Description of the task: Make an exact copy of the lines from the top of the entries below through the line with "Malgré leur efficacité, les". Leave all pictures out.

Data records:
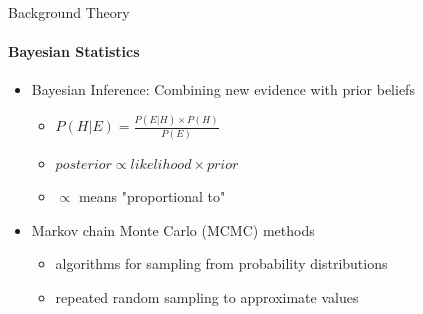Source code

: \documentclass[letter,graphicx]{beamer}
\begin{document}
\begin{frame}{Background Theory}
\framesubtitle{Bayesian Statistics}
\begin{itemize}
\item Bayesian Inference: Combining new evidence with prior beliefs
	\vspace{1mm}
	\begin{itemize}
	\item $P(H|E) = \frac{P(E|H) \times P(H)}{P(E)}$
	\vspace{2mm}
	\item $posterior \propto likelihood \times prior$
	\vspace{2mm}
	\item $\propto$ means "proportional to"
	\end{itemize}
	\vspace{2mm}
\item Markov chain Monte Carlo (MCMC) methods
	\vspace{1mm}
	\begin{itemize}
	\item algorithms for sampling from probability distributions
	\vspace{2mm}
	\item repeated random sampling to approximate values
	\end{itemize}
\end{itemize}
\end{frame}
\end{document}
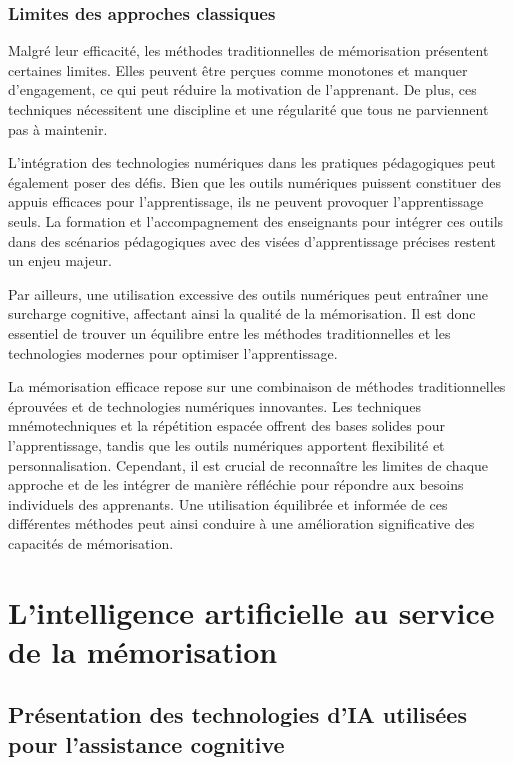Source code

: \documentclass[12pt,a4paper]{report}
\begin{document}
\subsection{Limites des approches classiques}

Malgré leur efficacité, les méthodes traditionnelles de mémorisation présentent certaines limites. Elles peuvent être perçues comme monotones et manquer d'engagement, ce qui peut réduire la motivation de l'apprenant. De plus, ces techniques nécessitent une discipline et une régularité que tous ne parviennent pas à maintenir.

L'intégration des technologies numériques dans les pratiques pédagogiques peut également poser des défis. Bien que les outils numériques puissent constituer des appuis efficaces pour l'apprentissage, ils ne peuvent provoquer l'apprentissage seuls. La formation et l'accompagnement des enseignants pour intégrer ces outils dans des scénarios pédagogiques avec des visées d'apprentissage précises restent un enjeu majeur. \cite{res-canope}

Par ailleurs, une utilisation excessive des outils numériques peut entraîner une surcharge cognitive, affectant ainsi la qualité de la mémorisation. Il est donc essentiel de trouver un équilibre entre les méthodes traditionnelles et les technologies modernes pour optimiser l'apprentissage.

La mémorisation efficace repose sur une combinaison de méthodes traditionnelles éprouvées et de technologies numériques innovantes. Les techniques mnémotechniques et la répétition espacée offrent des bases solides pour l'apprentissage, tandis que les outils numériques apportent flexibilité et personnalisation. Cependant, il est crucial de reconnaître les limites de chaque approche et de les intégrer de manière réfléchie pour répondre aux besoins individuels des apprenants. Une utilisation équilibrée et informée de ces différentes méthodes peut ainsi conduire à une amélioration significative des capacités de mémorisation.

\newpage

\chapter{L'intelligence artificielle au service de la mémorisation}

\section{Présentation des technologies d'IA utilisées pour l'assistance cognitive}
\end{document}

Output below:
Source code

: \documentclass[letter,graphicx]{beamer}
\begin{document}
\begin{frame}{Background Theory}
\framesubtitle{Bayesian Statistics}
\begin{itemize}
\item Bayesian Inference: Combining new evidence with prior beliefs
	\vspace{1mm}
	\begin{itemize}
	\item $P(H|E) = \frac{P(E|H) \times P(H)}{P(E)}$
	\vspace{2mm}
	\item $posterior \propto likelihood \times prior$
	\vspace{2mm}
	\item $\propto$ means "proportional to"
	\end{itemize}
	\vspace{2mm}
\item Markov chain Monte Carlo (MCMC) methods
	\vspace{1mm}
	\begin{itemize}
	\item algorithms for sampling from probability distributions
	\vspace{2mm}
	\item repeated random sampling to approximate values
	\end{itemize}
\end{itemize}
\end{frame}
\end{document}
Source code

: \documentclass[12pt,a4paper]{report}
\begin{document}
\subsection{Limites des approches classiques}

Malgré leur efficacité, les méthodes traditionnelles de mémorisation présentent certaines limites. Elles peuvent être perçues comme monotones et manquer d'engagement, ce qui peut réduire la motivation de l'apprenant. De plus, ces techniques nécessitent une discipline et une régularité que tous ne parviennent pas à maintenir.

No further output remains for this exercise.